### [INSTRUCTION]
Count every line of the data that includes "Sarda". State only the number.

Top of INPUT RECORDS

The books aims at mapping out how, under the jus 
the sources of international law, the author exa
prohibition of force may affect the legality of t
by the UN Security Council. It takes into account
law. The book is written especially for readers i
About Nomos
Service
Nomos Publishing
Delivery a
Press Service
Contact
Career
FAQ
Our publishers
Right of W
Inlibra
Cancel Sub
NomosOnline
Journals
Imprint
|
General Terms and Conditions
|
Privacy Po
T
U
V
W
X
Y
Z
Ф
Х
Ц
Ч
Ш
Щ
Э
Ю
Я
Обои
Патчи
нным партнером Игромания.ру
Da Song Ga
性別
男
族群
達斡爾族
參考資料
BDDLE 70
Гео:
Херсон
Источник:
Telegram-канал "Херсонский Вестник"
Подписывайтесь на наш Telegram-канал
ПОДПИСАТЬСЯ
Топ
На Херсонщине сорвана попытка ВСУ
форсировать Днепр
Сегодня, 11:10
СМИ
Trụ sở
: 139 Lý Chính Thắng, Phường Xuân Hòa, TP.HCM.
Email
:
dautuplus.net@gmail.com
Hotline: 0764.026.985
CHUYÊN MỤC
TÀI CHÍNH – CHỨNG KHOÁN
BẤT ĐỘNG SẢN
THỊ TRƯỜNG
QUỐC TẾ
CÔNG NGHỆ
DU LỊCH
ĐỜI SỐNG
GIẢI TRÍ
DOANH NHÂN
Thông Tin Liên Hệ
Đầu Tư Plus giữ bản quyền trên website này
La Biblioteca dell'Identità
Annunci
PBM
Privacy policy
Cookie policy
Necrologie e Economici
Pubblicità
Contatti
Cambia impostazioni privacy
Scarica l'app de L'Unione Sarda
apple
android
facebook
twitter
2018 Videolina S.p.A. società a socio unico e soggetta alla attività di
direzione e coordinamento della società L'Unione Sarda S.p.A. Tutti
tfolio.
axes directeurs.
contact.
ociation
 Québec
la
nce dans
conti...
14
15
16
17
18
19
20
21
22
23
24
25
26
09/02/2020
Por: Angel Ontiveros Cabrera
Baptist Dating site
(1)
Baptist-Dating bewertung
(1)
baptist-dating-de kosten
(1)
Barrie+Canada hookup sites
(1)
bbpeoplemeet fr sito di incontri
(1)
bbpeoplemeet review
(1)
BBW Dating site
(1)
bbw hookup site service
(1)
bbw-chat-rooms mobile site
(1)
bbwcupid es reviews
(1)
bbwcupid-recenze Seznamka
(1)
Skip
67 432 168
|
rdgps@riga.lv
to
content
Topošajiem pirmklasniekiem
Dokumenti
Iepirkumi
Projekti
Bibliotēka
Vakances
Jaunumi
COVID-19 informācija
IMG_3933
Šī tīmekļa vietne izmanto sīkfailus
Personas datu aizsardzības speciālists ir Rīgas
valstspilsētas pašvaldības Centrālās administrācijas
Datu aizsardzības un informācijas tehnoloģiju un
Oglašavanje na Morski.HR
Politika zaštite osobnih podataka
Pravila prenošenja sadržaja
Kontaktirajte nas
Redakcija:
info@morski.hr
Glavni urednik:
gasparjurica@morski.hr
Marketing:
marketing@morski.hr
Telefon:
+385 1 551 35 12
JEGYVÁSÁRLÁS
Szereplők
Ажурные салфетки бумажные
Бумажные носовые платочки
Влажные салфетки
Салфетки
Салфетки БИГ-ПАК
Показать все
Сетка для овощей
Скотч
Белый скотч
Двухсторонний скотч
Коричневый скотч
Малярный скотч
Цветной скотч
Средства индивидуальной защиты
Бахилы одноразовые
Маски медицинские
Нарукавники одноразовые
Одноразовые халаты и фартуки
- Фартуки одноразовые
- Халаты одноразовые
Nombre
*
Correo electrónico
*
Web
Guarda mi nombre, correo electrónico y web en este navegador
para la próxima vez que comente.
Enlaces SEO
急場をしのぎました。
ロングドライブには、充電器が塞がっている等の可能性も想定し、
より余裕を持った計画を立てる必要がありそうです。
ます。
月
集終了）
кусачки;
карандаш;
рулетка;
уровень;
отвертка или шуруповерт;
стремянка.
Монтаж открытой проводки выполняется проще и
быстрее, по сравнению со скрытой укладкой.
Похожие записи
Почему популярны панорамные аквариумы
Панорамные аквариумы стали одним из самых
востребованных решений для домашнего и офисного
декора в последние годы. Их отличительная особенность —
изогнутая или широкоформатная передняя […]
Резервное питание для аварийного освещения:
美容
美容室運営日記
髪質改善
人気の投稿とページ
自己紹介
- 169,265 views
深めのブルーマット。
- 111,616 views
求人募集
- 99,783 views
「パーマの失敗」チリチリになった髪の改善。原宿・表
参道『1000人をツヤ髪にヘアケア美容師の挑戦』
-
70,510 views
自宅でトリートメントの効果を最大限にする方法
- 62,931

Bottom of INPUT RECORDS

### [ANSWER FOR THIS EXERCISE]
2